Write gpu_plan.md first:

# GPU Plan
goal:
model:
runtime:
instance_vram:
disk:
region:
hourly_budget:
hard_stop_time:
ports_to_open:
access_method: SSH key
evidence_to_copy_back:
shutdown_proof:
fallback_if_oom:

On the remote machine:

Terminal window
python -V
nvidia-smi
df -h
python -m pip install -U pip
python -m pip install "vllm"

Bind to localhost first:

Terminal window
vllm serve Qwen/Qwen2.5-0.5B-Instruct --host 127.0.0.1 --port 8000

From your local machine, connect through an SSH tunnel:

Terminal window
ssh -L 8000:127.0.0.1:8000 user@your-gpu-host

Then test the OpenAI-compatible endpoint:

Terminal window
curl http://127.0.0.1:8000/v1/chat/completions \
-H "Content-Type: application/json" \
-d '{
"model": "Qwen/Qwen2.5-0.5B-Instruct",
"messages": [{"role": "user", "content": "Give one deployment rule for a rented GPU."}]
}'

After the test, copy back the evidence and stop or destroy the instance. A successful model demo that keeps billing silently is still a failed engineering run.

Fill this before continuing:

I will use _____ because _____.
This route can prove _____.
This route cannot prove _____ yet.
I will stop or fall back when _____.
The evidence I must copy back is _____.
How to judge your answer

A strong answer names constraints instead of enthusiasm. For example: local CPU can prove the code path but not service throughput; Colab can test a notebook path but cannot guarantee GPU availability; rented GPU can test serving but needs budget, SSH, ports, and shutdown proof.
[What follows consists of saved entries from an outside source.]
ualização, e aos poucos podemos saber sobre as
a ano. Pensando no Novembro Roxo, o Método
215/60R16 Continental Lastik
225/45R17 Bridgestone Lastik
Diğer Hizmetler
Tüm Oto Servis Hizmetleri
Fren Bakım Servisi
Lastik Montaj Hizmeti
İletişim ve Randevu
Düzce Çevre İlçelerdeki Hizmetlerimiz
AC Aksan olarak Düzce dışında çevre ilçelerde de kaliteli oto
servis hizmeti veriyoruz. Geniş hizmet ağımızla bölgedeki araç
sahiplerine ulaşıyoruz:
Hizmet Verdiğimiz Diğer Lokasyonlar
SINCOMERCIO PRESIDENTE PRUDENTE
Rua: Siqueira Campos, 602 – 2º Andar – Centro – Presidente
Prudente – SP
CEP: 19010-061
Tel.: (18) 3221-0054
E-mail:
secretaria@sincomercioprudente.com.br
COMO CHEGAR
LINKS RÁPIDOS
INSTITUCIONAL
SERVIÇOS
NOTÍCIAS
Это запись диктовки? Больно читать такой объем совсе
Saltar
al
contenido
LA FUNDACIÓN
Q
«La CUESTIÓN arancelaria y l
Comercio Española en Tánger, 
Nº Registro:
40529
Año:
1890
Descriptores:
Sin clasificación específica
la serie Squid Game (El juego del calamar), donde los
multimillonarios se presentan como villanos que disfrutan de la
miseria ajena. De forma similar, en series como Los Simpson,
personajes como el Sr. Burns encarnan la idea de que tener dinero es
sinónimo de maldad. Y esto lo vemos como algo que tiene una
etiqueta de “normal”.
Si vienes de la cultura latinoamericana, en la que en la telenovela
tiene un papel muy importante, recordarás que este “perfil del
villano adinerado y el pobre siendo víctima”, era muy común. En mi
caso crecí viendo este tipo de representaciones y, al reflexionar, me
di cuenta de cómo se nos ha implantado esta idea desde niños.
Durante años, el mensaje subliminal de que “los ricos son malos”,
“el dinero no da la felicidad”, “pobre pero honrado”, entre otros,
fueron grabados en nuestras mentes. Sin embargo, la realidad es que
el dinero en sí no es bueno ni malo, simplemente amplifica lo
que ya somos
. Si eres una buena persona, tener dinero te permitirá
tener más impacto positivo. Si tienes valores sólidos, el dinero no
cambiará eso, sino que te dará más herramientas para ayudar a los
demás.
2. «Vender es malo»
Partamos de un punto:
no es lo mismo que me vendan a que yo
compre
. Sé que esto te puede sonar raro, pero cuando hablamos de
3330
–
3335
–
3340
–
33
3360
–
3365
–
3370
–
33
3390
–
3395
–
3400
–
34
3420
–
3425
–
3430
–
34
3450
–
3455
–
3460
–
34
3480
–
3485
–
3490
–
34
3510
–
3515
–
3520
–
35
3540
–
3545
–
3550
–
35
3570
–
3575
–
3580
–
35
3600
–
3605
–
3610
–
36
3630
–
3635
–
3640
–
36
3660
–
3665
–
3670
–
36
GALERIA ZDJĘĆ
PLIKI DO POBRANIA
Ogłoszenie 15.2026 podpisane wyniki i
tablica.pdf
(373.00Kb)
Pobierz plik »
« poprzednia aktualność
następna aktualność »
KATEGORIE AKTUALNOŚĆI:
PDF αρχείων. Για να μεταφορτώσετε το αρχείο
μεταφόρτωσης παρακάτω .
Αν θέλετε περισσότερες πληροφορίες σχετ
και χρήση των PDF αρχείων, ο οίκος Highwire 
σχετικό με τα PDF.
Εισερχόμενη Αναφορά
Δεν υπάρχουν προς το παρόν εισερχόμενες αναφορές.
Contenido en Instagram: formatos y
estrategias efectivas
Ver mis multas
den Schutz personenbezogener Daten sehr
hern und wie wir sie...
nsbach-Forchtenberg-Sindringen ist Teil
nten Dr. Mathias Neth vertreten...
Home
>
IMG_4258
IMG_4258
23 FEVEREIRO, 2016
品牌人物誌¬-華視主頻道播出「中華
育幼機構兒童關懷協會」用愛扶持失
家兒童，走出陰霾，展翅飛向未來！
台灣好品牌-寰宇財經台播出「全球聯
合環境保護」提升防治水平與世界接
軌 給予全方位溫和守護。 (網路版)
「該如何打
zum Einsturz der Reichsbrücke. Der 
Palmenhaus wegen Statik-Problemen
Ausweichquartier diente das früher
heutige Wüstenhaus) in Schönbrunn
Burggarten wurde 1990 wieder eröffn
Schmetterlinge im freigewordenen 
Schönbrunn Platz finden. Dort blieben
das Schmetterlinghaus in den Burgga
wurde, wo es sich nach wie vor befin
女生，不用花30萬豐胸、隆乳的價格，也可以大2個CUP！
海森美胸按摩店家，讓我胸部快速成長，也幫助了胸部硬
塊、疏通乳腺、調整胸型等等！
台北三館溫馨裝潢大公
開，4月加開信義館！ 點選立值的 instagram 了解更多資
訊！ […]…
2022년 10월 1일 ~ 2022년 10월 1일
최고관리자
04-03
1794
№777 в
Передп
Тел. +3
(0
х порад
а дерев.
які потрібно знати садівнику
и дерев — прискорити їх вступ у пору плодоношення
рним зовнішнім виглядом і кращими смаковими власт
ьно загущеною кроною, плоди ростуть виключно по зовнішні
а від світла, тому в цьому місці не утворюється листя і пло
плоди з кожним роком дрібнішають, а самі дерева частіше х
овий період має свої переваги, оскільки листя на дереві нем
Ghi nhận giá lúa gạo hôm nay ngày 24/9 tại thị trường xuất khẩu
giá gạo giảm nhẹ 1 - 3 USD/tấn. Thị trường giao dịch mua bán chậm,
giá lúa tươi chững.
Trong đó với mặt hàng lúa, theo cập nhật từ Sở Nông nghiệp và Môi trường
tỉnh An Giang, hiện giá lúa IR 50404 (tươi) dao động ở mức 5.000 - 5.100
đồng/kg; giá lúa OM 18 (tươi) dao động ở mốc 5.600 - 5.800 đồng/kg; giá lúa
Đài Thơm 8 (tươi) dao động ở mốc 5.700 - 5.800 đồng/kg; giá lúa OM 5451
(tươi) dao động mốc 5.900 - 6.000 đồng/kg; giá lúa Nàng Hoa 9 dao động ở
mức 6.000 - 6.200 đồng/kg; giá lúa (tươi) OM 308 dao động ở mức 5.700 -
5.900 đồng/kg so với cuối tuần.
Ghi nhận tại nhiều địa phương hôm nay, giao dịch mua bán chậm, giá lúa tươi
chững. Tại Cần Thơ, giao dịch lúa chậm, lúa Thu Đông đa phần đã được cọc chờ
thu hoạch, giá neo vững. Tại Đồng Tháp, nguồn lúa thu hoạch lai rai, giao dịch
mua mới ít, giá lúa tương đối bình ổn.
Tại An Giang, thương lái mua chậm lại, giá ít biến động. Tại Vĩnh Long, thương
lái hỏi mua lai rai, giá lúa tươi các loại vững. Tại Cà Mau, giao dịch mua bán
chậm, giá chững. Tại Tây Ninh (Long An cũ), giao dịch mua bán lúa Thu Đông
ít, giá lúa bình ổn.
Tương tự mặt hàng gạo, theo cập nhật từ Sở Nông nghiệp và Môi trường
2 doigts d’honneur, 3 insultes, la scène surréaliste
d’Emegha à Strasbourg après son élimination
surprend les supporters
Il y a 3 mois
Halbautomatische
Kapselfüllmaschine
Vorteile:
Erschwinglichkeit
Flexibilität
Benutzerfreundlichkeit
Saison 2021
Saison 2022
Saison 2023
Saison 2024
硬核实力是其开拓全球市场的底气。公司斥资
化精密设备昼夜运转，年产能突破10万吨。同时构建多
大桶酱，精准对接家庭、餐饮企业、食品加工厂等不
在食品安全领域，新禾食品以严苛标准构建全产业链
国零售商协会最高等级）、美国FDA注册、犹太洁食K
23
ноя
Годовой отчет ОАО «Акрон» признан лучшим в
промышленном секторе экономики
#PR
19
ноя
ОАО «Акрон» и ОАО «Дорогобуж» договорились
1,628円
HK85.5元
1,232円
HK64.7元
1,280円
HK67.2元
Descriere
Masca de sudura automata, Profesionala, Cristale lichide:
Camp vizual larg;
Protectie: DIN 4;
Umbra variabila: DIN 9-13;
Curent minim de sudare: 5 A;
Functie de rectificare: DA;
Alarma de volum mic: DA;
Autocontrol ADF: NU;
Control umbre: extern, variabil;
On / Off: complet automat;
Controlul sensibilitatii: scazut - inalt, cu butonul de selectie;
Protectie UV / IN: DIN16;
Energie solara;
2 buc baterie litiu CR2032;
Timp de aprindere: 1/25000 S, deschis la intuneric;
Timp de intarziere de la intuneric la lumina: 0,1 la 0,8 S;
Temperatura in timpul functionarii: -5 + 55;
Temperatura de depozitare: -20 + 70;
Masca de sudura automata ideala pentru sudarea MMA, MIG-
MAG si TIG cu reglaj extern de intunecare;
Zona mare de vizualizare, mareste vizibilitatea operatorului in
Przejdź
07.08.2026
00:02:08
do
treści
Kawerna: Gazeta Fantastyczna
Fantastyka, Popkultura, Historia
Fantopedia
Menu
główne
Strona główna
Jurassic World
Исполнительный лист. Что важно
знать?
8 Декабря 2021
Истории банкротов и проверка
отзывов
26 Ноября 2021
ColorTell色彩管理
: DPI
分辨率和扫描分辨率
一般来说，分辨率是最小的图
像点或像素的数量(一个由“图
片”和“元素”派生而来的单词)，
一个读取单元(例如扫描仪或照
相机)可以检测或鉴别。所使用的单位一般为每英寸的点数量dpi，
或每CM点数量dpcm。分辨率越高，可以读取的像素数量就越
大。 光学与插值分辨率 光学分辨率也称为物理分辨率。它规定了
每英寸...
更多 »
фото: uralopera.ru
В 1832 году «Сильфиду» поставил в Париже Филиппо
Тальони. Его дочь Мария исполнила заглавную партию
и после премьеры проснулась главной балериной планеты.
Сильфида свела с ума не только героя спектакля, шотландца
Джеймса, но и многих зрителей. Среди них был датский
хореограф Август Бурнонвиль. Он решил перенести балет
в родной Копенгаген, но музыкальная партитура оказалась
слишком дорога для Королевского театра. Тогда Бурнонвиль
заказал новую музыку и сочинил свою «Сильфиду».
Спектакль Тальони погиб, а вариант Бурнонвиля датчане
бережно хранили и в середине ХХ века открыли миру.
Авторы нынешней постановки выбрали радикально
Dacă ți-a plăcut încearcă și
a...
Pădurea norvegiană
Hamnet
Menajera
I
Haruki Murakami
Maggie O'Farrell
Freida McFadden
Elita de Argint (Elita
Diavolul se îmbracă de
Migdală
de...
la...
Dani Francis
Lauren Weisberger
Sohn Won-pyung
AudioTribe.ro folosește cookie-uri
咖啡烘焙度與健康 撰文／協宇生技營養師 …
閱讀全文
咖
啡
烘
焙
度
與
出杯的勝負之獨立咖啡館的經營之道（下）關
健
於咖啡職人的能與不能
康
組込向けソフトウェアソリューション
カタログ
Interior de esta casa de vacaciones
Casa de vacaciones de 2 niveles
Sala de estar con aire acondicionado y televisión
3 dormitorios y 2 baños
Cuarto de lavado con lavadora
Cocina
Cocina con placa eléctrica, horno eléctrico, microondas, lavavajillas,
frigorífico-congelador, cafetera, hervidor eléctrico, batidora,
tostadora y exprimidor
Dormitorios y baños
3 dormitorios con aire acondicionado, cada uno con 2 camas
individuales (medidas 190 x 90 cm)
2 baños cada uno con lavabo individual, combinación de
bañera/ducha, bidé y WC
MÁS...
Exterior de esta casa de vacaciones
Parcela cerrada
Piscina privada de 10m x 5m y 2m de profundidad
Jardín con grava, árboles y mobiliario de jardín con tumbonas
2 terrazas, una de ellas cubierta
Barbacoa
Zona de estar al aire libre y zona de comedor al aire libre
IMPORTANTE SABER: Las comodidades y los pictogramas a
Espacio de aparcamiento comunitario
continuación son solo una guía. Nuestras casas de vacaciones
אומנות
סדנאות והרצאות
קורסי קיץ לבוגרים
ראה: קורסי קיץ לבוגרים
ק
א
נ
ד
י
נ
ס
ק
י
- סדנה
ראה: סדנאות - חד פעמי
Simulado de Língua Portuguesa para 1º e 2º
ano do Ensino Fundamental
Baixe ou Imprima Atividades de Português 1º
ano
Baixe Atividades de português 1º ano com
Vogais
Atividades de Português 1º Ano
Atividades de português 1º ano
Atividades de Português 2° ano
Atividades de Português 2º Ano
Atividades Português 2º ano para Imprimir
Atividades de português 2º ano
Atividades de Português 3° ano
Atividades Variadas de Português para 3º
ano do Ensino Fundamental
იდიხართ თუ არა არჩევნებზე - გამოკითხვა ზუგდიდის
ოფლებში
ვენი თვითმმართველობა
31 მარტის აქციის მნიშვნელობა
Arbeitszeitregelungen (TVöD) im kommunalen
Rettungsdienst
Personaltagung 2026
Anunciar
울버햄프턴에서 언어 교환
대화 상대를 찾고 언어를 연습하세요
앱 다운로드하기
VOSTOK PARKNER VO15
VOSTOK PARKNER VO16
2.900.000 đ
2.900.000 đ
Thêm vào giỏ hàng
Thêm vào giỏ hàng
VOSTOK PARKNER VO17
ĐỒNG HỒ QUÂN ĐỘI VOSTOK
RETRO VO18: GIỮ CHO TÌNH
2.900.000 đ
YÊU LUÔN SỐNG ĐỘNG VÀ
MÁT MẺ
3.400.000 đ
If the answer only says “because it is faster,” the route decision is not complete.

Compute Route
local_cpu / free_colab / rented_gpu and why
Environment
Python, torch, CUDA/MPS/CPU, disk, runtime reset risk
Budget Or Limit
free quota caveat or rental stop time
Security
private data policy, secrets policy, exposed ports
First Run
model, command, prompt, output, latency or memory note
Stop Proof
Ctrl+C, notebook saved, or rented instance stopped

You pass this lesson when you can choose one compute route, explain what it can and cannot prove, run the environment check, and name the exact stop or fallback step before moving to the hands-on lab.